Too many men take their relationships with women for granted, going into relationships with their eyes on the exit. They tend to fall in love too quickly and mostly for the wrong reasons (either because of her superficial personality or aesthetic), and then pay less attention to other serious concerns like her character or background. The illusion of swift love often makes men blind and by the time their eyes are completely open, their affection tilts to the next available woman. This is not peculiar to men alone but for the purpose of this post, my concentration is on the men.

I know it’s not easy for women to continually invest their emotions in relationships with their expectations continually dashed. However, you don’t have to avoid relationships with men altogether. All you just have to do is to be more prepared. You can't continue to remain single because you think men cannot be trusted to commit wisely? 

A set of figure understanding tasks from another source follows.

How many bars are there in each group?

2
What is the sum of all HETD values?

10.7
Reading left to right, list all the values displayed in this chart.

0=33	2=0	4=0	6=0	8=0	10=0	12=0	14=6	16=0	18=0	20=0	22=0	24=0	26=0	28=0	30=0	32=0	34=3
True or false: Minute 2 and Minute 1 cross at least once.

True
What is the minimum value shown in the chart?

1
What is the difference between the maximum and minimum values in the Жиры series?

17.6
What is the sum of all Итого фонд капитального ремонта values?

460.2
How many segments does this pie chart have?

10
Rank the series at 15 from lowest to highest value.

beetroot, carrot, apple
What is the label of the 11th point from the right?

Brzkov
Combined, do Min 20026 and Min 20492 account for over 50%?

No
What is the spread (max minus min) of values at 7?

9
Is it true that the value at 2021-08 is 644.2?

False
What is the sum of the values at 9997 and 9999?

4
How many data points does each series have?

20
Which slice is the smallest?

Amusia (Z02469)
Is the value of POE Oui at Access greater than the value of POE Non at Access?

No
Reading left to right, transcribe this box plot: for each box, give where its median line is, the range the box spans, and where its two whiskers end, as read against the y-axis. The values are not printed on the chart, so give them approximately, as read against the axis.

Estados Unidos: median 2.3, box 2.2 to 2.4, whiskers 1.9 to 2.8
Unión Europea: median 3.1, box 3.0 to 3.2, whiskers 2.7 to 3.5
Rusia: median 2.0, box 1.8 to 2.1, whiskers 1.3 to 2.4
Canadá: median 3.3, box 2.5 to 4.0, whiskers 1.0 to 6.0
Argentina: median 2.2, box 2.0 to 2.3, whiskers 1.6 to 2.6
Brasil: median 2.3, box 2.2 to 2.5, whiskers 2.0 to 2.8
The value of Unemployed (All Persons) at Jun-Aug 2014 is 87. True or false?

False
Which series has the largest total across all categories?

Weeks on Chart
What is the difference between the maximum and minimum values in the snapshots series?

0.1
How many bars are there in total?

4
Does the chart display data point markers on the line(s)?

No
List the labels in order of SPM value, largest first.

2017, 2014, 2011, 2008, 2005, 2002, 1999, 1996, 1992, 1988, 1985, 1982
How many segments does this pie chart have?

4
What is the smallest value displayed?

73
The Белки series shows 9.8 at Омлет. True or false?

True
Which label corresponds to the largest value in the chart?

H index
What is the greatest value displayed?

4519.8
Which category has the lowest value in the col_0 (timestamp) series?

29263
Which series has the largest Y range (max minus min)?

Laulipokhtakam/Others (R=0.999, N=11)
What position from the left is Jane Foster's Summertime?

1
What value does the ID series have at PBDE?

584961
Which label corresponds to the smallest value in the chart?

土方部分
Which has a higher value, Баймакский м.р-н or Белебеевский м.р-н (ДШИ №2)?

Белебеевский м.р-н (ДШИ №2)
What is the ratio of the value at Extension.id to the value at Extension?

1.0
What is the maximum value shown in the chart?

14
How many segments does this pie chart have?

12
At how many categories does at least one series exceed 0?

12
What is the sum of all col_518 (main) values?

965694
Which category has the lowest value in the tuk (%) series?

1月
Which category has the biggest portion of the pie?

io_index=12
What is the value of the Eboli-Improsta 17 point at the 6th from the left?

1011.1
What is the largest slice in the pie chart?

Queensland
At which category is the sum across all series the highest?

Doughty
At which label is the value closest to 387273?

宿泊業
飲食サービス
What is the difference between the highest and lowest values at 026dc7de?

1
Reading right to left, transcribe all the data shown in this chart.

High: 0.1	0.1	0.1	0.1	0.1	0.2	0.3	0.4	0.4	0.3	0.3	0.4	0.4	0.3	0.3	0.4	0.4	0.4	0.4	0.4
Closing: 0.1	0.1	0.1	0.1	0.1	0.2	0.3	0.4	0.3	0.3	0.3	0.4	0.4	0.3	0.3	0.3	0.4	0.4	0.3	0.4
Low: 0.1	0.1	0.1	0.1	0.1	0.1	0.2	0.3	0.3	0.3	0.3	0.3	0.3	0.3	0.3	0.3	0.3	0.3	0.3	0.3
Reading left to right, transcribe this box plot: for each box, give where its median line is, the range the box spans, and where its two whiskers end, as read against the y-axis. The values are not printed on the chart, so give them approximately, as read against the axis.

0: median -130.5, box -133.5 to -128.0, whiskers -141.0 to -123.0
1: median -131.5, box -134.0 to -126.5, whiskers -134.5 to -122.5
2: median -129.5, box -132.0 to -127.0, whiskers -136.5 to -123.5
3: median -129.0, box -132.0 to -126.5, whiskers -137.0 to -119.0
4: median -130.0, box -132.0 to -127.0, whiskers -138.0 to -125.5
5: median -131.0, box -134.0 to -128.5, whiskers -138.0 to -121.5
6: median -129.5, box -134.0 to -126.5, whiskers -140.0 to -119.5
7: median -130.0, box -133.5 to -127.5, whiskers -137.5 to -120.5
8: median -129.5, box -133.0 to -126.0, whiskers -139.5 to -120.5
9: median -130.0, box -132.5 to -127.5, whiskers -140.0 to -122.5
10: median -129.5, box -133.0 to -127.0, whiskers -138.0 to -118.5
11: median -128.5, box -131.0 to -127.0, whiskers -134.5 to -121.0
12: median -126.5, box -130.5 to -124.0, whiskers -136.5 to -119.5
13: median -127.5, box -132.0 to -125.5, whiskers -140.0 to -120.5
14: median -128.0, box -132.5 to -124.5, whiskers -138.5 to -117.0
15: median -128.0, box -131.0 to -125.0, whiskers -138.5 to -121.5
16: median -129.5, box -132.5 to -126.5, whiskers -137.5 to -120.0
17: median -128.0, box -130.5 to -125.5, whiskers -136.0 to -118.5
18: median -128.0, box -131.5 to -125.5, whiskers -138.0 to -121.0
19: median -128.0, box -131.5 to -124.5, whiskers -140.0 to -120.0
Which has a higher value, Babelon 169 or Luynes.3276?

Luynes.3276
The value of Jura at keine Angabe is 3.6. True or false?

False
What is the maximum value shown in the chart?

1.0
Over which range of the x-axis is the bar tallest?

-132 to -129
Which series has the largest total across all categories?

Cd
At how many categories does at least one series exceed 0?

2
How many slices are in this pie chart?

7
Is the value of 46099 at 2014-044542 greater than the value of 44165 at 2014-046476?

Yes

Wouldn't it make a lot more sense to stop carrying over reservations from previous failed relationships and approach every relationship without been totally blinded by what you went through in the past. Just because you were scorned by one man doesn't mean you can't be loved by another man. There are men who the common rules do not apply to. It is not every man that walks away from the love he has found. 

The most important thing, is to open your mind to the fact that there are many decent men out there. You must not believe that all men are the same and that no man is worth trusting. It is possible to have three bad relationships in a row and find true love on the fourth attempt.  

You just have to believe that the next man is the one with that unstoppable love that you have always desired. For every man that has ever betrayed a woman who gave her 110% in the relationship, there is another man who would give his 150% for the woman he loves. Like they say one man’s trash is another man’s treasure.